* **EXTRACT TO READ**:
:::::
So I’d get them just to ask that question. Do you really, really want it? Is it in alignment with who you are? Your deeper purpose? Are your values in alignment with starting a business? Do you have the standards that would support starting a business? Do you have the character that can support starting and then running a business? Starting a business is one thing but you got to keep running it. Everyone knows the stats and I’m sure you’ve spoken to your clients about … I can’t remember exactly the stats but something like 80% of businesses fail within the first year. Whatever’s less, that is 20% that have left, 80% of those fail in the next three years.
If you can get to 10 years in business you’re doing ridiculously well. You are definitely beating the odds. And there can be a lot of pain with running a business and you got to be up for that pain. You got to be adult, you know, that’s one of the character traits that you must have if you’re going to start a business. That is you’re willing to do the things that don’t feel good but are going to be good for you. That’s what adults do.
Versus a child does things that feel good and are good for them or feel good and are not good for them. In a business, you got to behave like an adult. You got to stuff that really doesn’t feel good but it is going to be good for you. So that’s probably the advice I give. I know that doesn’t sound very positive but really, decide that you’re really want to be in business.
Ingrid: Ben, you and I are on the same song sheet here, you know. It’s not a dream, if you want to have a hobby or an interest, have a hobby or an interest or a side hustle. I’m with you. If you want to have a serious business, it takes commitment and resilience and persistence and all of those things. As you said, it’s an adult behaviour, yeah.
Ben: Yes
Ingrid: So looking at characteristics, what are your top three characteristics that have made you successful? So how do you describe yourself as a successful business, what are those three characteristics?
Ingrid: It’s a good question. I think one of my big values of creation, I think that’s always come through. The creative mindset, how could I do this better? How could I change this? Not just change for change sake but change to make it better. I think that’s a key characteristic that I bring. Probably three other characteristics that I pretty much always have on my dashboard.
So one of the things that I coach on is that it’s not what you do but it’s who you be that’s important. And who you be when you’re at work versus who you be when you’re intimate with your partner versus who you be when you’re with your kids versus who you be when you hang out at the movies. They’re different settings and so the setting that I tend to move to, my business setting, involves these three characteristics.
One is that I’m solid. Solid is attractive, people are attracted to people that are solid, they’re predictable, they’re reliable, they’re consistent. So I always attempt to be solid in business. Secondly, energised. Energy is attractive as well. And you need energy if you’re going to be in business. Particularly if you’re in healthcare. If you’re not energised, if you’re not fit, if you don’t look good, if you don’t care for yourself, I think it’s a mistake. In business, particularly in healthcare, you need to be energised. And I’m always turning that dial.
And then lastly, bold. We need to become more bold. What I notice a lot of practitioners out there that are … they are in healthcare because they do want to save the world but they’re not bold enough. You need to be bold with your recommendations, you need to be bold with your pricing, you need to be bold with your marketing. If you are going to get out there and save lives, we need to be more bold.
:::::
* **AIM OF THE EXERCISE**: Extend the interview about running a business, starting right after its final sentence.

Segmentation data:
:::::
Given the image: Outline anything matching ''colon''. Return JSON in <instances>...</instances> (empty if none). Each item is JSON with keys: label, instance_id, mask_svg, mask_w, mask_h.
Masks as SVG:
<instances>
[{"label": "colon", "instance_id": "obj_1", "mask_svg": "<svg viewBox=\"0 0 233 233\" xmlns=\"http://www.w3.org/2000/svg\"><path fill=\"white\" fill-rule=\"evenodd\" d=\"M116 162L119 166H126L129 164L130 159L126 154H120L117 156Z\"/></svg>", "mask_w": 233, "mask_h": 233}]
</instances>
:::::
* **TASK RESPONSE**:
So that is three characteristics or four if you like. Creativity, I’m solid, energised and bold.
Ingrid: Fantastic. And I’m ticking mine off along with you there. Yeah, it’s true. If you haven’t got the energy and commitment and the solid and reliability, it’s just all part of being in business, isn’t it. And I really liked the way-
Ingrid: And particularly in healthcare.
Ingrid: And in healthcare. And I particularly like what you said about being who you be. You know, who you are at the movies is not who you are in the business. You put your business hat on, you put your coat on and it’s particularly for health professionals, you’re actually putting on your work gear, you can become that person in your work gear. It doesn’t have to be the same person as you are out of your work gear. I mean a lot of that will be consistent, won’t it.
Ben: I think it’s … I know that … I could talk for ages.
Ingrid: We could, I know.
Ben: But one of the important things I think for you if there is only you in the business or if you have a team, pre-huddle. All great teams, all great sports people, they do a pre-huddle. You know, you see and we talked about Roger Federer before but in the change room, in the dressing room, he is there psyching himself up. Before he gets on the court. You know, I recently saw … what’s it called, the Rocky son’s movie …
Ingrid: I’m not a Rocky, I’m sorry I can’t help you.
Ben: Anyways, his vision of … Creed, the movie was called Creed.
Ingrid: Creed.
Ben: It was a movie of Creed in the … at the back, getting his gloves on and he’s pumping himself up and he’s doing these pretend boxing and he’s jumping up and down and he’s whacking his chest. He’s getting instate, he’s getting solid, energised and bold before he steps in the ring. There are so many practitioners that arrive at work in the state that they were at home, screaming at the kids, dealing with traffic, running out of petrol, whatever. And they bring that state into the practice and it’s not till 10 o’clock or 11 in the morning that they finally start shifting into the state of being in business and in practice.
We need to do a pre-huddle, before you open that door of practice or your business, you got to turn it on. You don’t practice on the court, you don’t … basketballers, you don’t see them warming up once the whistle’s blown. You do that before you step into the business. And that’s important for the practitioner, the business owner, particularly if you’ve got a team. You don’t want to arrive to work with that stuff. You want to arrive to work on, ready for game.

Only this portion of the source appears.